Convinced of our importance as a “center of culture,” Christabel Anderson flew nearly 4,000 miles to invite Minnesotans to the Edinburgh Festival Fringe. That’s a big compliment coming from a valuable resource.
Anderson, who spoke at the Minneapolis Theatre Garage on June 14, is the head of participant services in the Festival Fringe Society (FFS), which provides support to the largest performance arts festival in the world. Edinburgh Fringe, in its 66th year, will include 2,695 events this August during its three-and-a-half-week run.
She met Minnesota’s Fringe director, Robin Gillette, in Washington, D.C. during a showcase of experimental UK theater, and decided to visit in an effort of international Fringe networking. There are nearly 15 fringe festivals in the United States Association of Fringe Festivals, and dozens more around the world. Our Fringe Festival is in its 19th year and, in case you aren’t familiar with it, Gillette described the tone this way: “Ours is known as being smart, literate, sci-fi-heavy, zombie-like, with lots of geeky pop culture and comic book mash-ups.”
Like Edinburgh’s, our Fringe is neither juried nor curated—but not everyone who applies gets picked in the lottery system. Edinburgh goes a step further in its “open access policy“ meaning, since 1947, anybody who can find a venue and the money to register can put on a show.
While Edinburgh’s FFS does not control the incoming participants, the “registered charity” (something like a 501[c]3) does provide support for artists—everything from finding a venue to marketing the show. Anderson and her colleagues collect and distribute details of the shows and produce the physical program. They also handle concerns and inquiries from groups that have a hard time maneuvering the chaos inherent in a basically anarchic festival.
Anderson says it’s an instant boost to an artist’s reputation to be able to claim “I played Edinburgh Festival Fringe.” There are also influential scouts and bookers and journalists from all over the world to impress, so a potential exists for an artist to gain rapid acclaim. That is, if you can stand out from the mass of other performances, which air from 9 a.m. to 4 a.m. daily all over the city. Anderson adds that bars are also open until 5 a.m., and “there’s a lot of drinking. Do pace yourself.”
Of course, with great opportunity comes a great challenge. “It can be quite soul-destroying.
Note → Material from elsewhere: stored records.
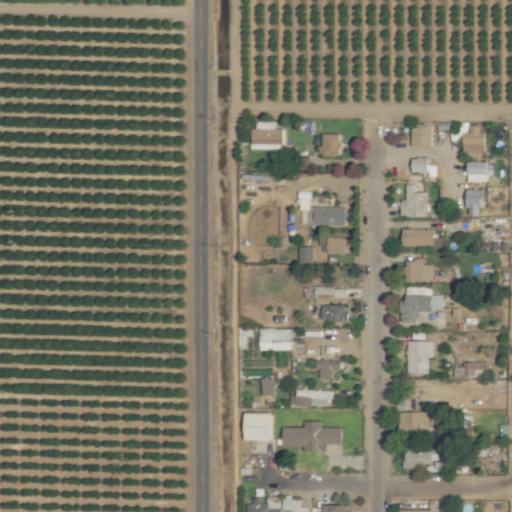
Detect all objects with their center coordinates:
building: (455, 131)
building: (267, 136)
building: (422, 136)
building: (474, 140)
building: (332, 145)
building: (305, 163)
building: (419, 165)
building: (478, 172)
building: (475, 201)
building: (414, 203)
building: (322, 214)
building: (421, 238)
building: (324, 245)
building: (337, 245)
road: (199, 256)
crop: (256, 256)
building: (419, 271)
building: (325, 292)
building: (419, 303)
building: (334, 312)
road: (375, 315)
building: (269, 340)
building: (419, 356)
building: (256, 367)
building: (328, 368)
building: (472, 370)
building: (268, 386)
building: (312, 398)
building: (415, 425)
building: (259, 426)
building: (312, 437)
building: (422, 456)
road: (310, 483)
road: (445, 486)
building: (292, 504)
building: (264, 505)
building: (333, 508)
building: (417, 511)
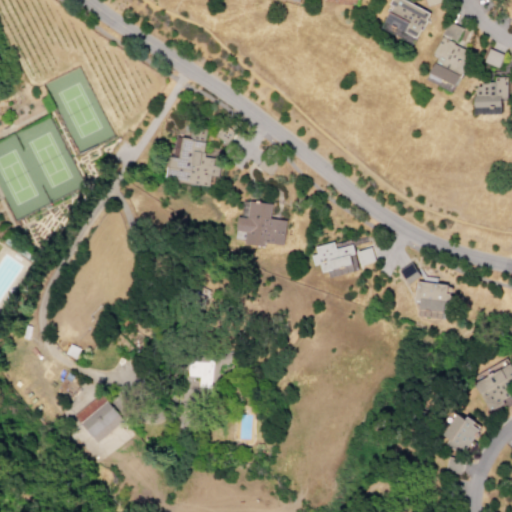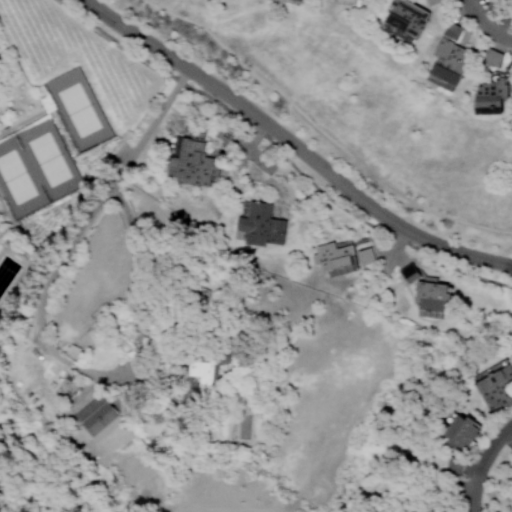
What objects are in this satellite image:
building: (295, 0)
building: (430, 1)
building: (341, 2)
building: (402, 20)
road: (484, 20)
building: (448, 55)
crop: (72, 58)
building: (491, 58)
building: (438, 82)
building: (488, 96)
park: (75, 110)
road: (320, 131)
road: (293, 148)
road: (279, 157)
building: (189, 161)
building: (264, 166)
park: (33, 169)
building: (257, 226)
road: (77, 233)
building: (363, 256)
building: (332, 259)
building: (407, 273)
road: (152, 282)
building: (430, 300)
building: (70, 351)
building: (201, 371)
building: (494, 387)
building: (96, 418)
building: (95, 421)
building: (458, 433)
building: (451, 466)
road: (482, 466)
road: (301, 510)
Things may not go the way you thought they would,” Anderson concedes. Budgeting, planning, selling the show, and performing can be part of a grueling learning experience. Gillette advises artists to reflect on their own elasticity. She says you must be flexible in attitude and in spirit, and your show—the set, the cast, the size and shape of it—must be flexible too. And, “Nobody makes any money,” Anderson says. “It’s an investment.”
To make that investment, follow Christabel Anderson’s directions to participate in Edinburgh Festival Fringe:
- Find a venue: Start a dialogue with five or six to see which fits the best. Anderson said most importantly, you must find a venue that “believes in your work.”
- Register with FFS: Supply all the details of your performance for publication in the official program, and for press distribution. FFS also collects a registration fee, which is at maximum about $700.
- Secure your accommodations: The Edinburgh Festival Fringe is just one of several giant festivals in late summer so you’re competing with other foreigners for space. So rent an apartment and squeeze as many people in as possible.
- Make travel arrangements: As a US citizen, entry into UK is made simple by Edinburgh Festival Fringe’s “permit-free” status. No visa is required and the FFS will supply the proof you must present to customs.
- Be ready: Turnovers between shows can be as quick as 15 minutes, so know the venue’s space and technological specifics ahead of time, and prepare for a ten minute set up/tear down.
- Sell your show: “Paper is still king,” Anderson says, and the best way to get people to your show is to pass out fliers and talk to strangers. Introduce yourself and your piece to people in line for other events and audiences at like-minded programs.
- Plan ahead to see other performances: It might be easy to put the blinders on with such focus on your own gig, but make a point of checking out creative feats of others (it’s a long way to travel not to).